Excerpt provided START

Our past is written on our bodies.

May 23, 2024

The pleasure in the moment of us believing and not believing at the same time is a jolt of self-assertion. This split, believer and disbeliever, becomes a crack in Plato's edifice. (William Kentridge, Six Drawing Lessons, p.16)

May 22, 2024

Chuvaru irunthalthan chithrangalum padamum poda mudium (Tamil saying: You can't hang a picture without a wall)

May 20, 2024

Humor is relief at having found sense in nonsense. (Sue Parman in reaction to Winfried Menninghaus, In Praise of Nonsense: Kant and Bluebeard)

May 19, 2024

She could get high C out of a potato. (Kay Ryan about Annie Dillard, Synthesizing Gravity, p.214)

May 17, 2024

The best preparation for an adventure is to pack a gargoyle. (Sue Parman)

May 15, 2024

The fact that the mind can move around in a poem—is asked to do this—is why poetry is considered the supreme art. Poetry is the shape and size of the mind. It works the way the mind works. It is deeply compatible with whatever it is we are. We dissolve in it; it dissolves in us. (Kay Ryan, Synthesizing Gravity, p.229)

May 5, 2024

Saint: A sinner whose life story has been edited and revised. (The Devil's Dictionary)

May 3, 2024

In the land of the one-eyed, the two-eyed are freaks. (Katy Tur, MSNBC)

May 2, 2024

Silence is a luxury of the rich. (Alex Ross, "What is Noise?" The New Yorker, April 22 & 29, 2024: p. 23)

Excerpt provided END
Supplied material START

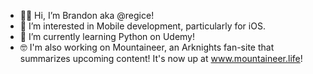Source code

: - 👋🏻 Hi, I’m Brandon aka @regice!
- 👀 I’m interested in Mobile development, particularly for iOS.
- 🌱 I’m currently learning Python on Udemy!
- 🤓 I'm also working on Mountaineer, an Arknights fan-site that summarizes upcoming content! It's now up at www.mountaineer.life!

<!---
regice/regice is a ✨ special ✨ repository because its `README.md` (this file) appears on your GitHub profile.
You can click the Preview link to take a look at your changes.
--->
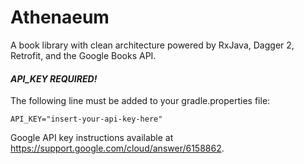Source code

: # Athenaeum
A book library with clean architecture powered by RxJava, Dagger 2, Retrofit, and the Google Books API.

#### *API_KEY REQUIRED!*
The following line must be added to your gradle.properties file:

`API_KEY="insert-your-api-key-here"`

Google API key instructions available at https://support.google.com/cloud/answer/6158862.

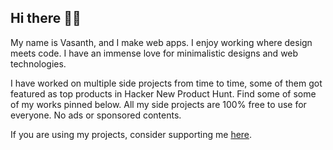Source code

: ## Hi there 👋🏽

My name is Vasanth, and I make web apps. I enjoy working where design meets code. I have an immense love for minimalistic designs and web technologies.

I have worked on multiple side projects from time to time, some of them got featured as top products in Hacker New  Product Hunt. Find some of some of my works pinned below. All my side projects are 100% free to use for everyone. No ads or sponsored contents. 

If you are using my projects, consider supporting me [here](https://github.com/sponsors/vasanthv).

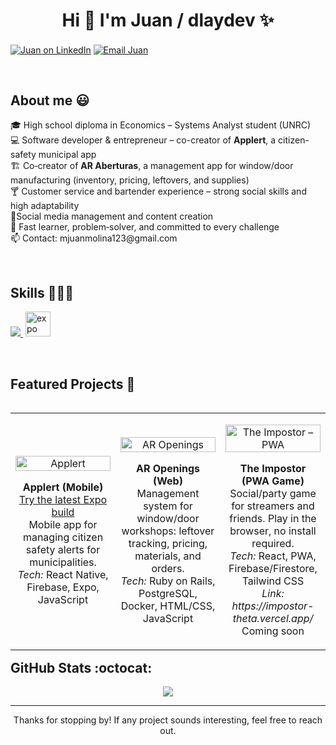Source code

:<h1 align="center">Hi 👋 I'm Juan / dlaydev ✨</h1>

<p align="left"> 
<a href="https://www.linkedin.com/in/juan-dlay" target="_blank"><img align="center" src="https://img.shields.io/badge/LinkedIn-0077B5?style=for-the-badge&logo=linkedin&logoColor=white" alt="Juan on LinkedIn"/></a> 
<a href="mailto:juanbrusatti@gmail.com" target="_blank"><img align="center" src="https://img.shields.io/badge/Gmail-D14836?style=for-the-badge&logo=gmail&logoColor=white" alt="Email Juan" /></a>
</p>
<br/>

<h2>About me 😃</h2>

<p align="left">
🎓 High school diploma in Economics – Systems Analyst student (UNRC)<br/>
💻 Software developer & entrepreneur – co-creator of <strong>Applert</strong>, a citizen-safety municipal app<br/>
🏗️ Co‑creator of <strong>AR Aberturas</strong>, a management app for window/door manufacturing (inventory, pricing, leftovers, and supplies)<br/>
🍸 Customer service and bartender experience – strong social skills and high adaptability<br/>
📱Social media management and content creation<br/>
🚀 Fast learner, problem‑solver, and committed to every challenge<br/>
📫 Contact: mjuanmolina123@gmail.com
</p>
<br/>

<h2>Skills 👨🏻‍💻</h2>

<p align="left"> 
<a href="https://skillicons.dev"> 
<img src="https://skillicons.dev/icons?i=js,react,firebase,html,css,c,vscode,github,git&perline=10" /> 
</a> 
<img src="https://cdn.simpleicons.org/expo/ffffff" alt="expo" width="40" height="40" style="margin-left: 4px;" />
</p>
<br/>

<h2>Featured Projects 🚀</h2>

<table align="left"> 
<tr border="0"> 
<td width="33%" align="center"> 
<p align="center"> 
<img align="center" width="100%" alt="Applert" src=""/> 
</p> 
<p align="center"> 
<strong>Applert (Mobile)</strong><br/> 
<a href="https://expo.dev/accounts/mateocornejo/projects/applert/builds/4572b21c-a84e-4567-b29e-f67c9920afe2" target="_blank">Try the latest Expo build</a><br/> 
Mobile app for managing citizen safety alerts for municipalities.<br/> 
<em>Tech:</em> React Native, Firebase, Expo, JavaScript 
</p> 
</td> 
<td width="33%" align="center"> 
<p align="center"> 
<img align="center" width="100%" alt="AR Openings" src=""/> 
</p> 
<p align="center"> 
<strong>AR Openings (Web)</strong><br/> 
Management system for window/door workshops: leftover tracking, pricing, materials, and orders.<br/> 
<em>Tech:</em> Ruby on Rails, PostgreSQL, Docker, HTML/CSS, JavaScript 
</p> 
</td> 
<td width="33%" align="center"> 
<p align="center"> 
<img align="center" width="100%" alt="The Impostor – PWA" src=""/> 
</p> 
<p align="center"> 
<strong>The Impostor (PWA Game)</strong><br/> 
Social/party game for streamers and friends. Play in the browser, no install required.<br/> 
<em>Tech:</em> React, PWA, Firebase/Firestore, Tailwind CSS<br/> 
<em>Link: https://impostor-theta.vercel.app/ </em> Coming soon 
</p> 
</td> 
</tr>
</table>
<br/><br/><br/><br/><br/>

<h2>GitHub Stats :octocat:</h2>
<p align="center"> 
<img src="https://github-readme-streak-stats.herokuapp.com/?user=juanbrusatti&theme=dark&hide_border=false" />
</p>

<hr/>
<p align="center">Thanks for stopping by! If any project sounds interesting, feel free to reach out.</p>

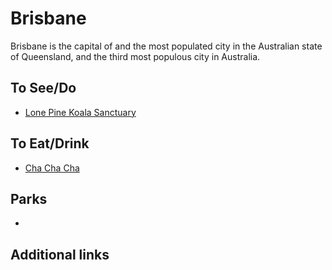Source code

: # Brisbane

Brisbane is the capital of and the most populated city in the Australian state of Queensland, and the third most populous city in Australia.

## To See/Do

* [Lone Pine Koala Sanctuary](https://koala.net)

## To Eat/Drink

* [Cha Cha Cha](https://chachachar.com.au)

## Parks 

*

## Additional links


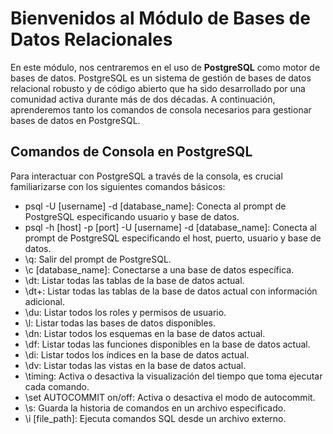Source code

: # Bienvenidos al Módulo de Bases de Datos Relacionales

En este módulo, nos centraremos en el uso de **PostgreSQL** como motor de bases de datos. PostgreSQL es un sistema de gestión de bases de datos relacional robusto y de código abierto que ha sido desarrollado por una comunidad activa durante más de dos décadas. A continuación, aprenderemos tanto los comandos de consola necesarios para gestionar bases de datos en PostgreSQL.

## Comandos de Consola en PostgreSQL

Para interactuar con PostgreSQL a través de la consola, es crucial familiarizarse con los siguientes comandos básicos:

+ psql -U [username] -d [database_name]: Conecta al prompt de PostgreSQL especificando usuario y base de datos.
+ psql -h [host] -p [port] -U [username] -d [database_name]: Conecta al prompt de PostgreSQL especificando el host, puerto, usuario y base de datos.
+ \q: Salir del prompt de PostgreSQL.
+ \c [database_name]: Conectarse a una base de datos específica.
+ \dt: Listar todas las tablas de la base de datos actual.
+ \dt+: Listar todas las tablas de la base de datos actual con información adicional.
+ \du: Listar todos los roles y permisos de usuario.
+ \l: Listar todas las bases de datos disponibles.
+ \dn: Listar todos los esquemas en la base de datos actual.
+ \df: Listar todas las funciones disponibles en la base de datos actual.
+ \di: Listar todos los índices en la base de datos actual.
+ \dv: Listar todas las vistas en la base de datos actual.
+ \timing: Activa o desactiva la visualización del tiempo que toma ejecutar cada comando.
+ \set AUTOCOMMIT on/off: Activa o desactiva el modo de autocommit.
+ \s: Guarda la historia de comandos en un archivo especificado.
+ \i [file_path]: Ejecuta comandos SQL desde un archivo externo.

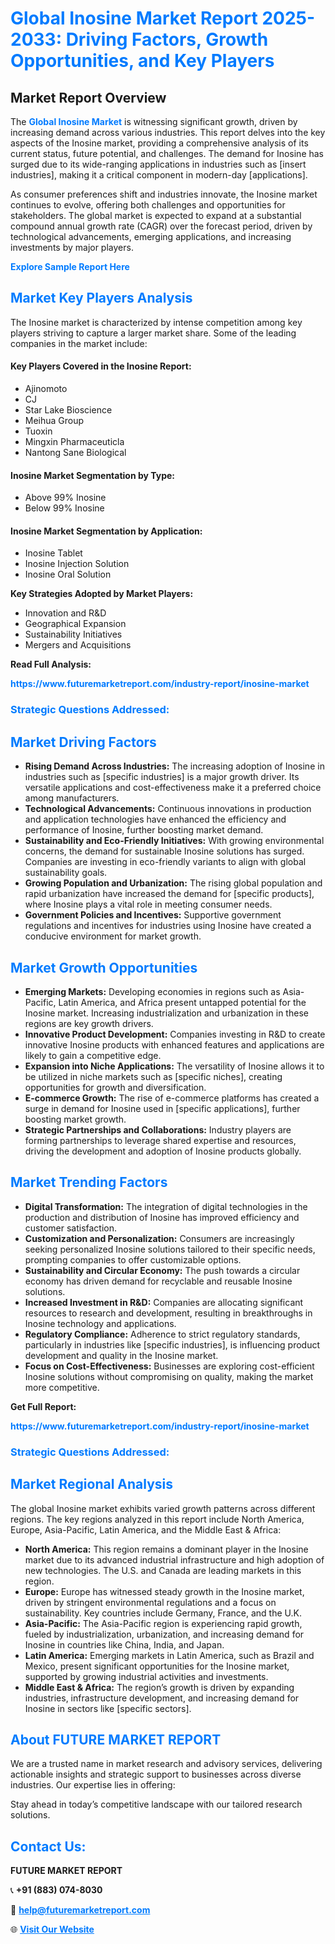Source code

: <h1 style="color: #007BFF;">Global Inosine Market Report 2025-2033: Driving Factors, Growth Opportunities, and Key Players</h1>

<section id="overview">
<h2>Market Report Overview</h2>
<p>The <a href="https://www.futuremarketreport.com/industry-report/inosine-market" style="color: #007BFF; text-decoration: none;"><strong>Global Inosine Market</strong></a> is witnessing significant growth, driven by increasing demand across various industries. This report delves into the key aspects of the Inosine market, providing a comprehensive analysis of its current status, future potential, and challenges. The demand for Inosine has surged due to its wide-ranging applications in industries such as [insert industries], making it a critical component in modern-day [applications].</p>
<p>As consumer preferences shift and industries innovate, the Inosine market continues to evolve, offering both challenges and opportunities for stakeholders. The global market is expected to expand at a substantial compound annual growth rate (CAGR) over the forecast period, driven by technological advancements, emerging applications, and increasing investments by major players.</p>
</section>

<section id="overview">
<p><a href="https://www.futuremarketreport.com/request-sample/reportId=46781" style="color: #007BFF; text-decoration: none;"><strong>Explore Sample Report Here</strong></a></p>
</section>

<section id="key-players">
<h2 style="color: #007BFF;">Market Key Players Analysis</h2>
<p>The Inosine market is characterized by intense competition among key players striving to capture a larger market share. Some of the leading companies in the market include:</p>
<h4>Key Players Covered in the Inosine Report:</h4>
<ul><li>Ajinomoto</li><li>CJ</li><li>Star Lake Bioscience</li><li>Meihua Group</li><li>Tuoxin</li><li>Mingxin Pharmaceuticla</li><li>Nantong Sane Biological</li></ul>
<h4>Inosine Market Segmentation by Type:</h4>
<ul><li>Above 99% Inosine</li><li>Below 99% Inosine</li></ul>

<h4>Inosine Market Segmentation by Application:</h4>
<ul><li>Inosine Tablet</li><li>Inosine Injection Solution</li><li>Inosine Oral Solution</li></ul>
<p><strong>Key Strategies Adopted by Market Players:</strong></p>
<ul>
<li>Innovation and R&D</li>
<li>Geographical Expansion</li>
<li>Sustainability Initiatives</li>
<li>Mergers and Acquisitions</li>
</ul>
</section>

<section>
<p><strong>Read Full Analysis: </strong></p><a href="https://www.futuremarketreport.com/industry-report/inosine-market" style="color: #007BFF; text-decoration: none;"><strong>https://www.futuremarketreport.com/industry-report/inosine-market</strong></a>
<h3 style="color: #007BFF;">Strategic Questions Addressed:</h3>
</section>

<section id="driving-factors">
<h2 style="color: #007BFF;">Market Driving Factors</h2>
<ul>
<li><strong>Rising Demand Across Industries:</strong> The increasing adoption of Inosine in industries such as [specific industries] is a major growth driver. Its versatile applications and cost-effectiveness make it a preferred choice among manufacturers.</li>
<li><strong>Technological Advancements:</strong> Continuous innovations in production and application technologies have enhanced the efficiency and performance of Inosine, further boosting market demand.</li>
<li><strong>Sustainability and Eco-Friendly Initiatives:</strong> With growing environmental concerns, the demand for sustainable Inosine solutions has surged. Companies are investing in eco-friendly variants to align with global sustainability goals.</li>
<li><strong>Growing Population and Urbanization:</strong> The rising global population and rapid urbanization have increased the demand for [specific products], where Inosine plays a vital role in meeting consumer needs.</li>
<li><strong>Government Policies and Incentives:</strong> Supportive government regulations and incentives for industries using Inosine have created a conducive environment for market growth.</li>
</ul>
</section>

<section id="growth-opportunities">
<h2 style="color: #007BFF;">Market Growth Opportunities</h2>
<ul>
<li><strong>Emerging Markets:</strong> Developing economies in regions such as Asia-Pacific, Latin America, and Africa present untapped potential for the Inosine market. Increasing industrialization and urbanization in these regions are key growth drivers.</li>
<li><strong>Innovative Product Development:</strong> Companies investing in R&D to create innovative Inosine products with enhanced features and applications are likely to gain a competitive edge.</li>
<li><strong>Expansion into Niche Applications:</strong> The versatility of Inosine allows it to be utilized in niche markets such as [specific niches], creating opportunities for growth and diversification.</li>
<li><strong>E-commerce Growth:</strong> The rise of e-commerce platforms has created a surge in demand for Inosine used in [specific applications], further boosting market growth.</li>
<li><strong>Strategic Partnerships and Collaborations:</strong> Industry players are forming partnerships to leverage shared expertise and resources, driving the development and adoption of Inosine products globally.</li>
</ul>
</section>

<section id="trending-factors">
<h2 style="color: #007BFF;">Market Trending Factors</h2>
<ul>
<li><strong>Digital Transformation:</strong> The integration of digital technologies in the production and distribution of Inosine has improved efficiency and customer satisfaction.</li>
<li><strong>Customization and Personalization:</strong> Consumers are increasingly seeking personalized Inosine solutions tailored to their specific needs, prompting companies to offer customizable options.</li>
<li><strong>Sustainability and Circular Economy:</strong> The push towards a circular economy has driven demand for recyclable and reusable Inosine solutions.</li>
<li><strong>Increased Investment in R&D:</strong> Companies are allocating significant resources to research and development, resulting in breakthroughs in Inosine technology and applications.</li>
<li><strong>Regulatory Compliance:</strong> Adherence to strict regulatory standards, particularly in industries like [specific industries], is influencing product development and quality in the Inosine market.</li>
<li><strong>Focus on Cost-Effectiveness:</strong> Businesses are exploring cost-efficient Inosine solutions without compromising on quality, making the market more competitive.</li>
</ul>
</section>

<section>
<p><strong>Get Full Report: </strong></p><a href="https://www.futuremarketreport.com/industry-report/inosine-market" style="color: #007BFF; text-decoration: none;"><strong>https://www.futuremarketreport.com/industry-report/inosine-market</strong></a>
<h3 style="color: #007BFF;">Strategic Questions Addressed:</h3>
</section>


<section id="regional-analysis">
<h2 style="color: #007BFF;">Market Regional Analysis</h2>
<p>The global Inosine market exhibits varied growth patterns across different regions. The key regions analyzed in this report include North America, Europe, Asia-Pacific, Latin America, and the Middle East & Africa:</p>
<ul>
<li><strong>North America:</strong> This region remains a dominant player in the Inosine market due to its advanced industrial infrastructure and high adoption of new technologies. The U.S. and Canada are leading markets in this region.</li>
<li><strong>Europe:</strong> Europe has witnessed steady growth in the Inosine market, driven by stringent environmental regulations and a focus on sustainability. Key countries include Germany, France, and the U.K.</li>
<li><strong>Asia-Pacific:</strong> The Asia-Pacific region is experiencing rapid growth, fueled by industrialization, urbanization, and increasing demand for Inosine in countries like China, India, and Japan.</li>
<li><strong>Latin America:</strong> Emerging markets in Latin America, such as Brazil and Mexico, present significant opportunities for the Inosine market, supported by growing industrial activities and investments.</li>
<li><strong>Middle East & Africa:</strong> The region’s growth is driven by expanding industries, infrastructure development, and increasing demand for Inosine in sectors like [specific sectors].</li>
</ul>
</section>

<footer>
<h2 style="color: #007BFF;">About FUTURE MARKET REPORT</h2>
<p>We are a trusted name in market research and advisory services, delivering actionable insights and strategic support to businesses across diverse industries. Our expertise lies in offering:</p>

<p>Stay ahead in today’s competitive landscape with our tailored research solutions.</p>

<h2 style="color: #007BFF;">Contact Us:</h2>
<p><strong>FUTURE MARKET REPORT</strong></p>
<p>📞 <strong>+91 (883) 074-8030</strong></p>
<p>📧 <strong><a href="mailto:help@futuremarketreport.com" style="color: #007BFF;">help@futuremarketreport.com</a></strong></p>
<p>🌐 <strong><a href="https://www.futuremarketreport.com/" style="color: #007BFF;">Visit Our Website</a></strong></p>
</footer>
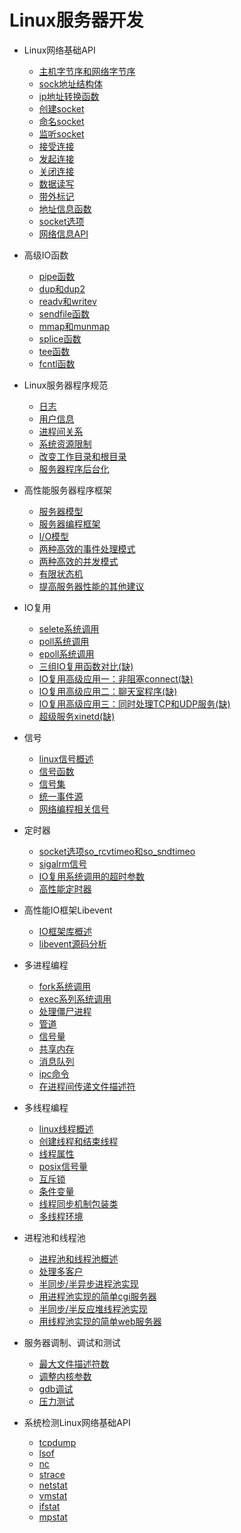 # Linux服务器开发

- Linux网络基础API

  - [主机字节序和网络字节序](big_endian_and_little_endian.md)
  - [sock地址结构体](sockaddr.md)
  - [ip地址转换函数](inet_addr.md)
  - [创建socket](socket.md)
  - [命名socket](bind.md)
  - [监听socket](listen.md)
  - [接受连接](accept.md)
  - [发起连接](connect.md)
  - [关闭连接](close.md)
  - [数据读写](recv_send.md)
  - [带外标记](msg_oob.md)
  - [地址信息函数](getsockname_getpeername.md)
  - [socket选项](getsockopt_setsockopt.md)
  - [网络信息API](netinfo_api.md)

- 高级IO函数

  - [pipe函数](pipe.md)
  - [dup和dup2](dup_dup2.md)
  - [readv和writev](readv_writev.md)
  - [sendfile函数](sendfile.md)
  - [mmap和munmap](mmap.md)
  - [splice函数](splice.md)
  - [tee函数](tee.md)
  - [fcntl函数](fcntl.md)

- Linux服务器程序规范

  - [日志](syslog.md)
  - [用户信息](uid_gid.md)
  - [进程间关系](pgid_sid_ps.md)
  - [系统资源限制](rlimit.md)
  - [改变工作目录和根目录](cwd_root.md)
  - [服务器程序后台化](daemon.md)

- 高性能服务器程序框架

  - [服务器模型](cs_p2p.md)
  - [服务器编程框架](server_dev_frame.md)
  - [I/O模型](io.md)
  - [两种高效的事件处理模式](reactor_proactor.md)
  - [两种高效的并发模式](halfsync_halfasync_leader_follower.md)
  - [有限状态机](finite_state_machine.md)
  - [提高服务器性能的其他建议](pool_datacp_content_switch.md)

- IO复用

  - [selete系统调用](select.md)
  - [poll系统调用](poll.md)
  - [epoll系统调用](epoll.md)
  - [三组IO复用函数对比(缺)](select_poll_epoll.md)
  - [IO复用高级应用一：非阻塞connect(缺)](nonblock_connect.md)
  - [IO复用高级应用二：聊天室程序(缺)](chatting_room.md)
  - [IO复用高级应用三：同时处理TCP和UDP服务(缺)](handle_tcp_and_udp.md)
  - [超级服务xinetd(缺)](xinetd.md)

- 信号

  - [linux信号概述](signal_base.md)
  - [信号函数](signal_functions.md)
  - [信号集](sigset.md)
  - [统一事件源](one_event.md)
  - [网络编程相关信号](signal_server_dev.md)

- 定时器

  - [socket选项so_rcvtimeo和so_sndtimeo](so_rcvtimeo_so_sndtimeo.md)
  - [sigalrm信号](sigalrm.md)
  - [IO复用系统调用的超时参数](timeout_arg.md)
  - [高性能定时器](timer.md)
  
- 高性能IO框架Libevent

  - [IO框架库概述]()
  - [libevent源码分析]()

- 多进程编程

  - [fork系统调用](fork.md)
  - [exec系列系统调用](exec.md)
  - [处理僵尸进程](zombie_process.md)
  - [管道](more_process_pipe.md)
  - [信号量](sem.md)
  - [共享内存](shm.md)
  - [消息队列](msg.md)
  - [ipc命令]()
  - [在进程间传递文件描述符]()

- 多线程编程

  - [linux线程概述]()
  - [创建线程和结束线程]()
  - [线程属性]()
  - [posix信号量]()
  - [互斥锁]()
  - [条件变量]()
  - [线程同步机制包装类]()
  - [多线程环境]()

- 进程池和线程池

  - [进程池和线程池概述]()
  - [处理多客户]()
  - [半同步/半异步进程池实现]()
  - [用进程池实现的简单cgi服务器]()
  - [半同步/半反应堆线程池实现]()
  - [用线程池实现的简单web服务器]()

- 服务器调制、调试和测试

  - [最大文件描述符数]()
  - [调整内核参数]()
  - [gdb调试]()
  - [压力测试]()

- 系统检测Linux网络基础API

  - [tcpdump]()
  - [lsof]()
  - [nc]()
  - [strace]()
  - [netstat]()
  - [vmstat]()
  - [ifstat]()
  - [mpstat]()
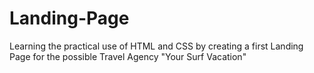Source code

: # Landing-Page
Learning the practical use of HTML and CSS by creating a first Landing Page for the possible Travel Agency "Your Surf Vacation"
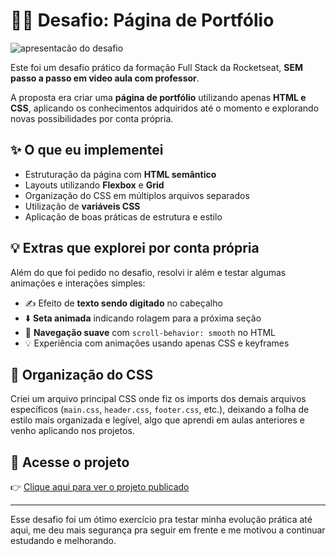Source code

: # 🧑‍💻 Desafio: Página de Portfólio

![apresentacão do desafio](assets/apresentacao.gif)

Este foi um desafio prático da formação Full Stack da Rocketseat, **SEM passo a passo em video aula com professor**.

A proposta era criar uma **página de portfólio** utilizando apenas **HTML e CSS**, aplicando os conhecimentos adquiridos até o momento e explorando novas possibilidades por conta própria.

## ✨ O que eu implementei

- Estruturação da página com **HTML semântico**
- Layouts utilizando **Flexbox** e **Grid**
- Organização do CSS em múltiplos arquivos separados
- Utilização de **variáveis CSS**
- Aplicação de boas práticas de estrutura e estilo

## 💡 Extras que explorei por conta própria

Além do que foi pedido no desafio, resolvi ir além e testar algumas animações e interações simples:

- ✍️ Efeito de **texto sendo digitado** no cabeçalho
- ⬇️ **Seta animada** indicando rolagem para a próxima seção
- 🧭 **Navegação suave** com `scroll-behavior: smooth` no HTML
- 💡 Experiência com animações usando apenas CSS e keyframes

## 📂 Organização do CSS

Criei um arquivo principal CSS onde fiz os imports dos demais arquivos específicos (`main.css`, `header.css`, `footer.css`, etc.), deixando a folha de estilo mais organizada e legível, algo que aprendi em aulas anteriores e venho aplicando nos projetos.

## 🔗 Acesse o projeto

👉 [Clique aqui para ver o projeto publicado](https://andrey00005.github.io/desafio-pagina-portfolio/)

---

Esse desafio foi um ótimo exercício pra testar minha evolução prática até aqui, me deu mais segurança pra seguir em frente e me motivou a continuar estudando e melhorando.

Supplied material END

=== Required actions ===
#1 From the dated quotations, extract the passage starting with "Our past is" and going on through "Kant and Bluebeard)".
#2 In the dated quotations, what English translation is given for the Tamil saying?

=== Expected outputs ===
#1
Our past is written on our bodies.

May 23, 2024

The pleasure in the moment of us believing and not believing at the same time is a jolt of self-assertion. This split, believer and disbeliever, becomes a crack in Plato's edifice. (William Kentridge, Six Drawing Lessons, p.16)

May 22, 2024

Chuvaru irunthalthan chithrangalum padamum poda mudium (Tamil saying: You can't hang a picture without a wall)

May 20, 2024

Humor is relief at having found sense in nonsense. (Sue Parman in reaction to Winfried Menninghaus, In Praise of Nonsense: Kant and Bluebeard)

#2 You can't hang a picture without a wall.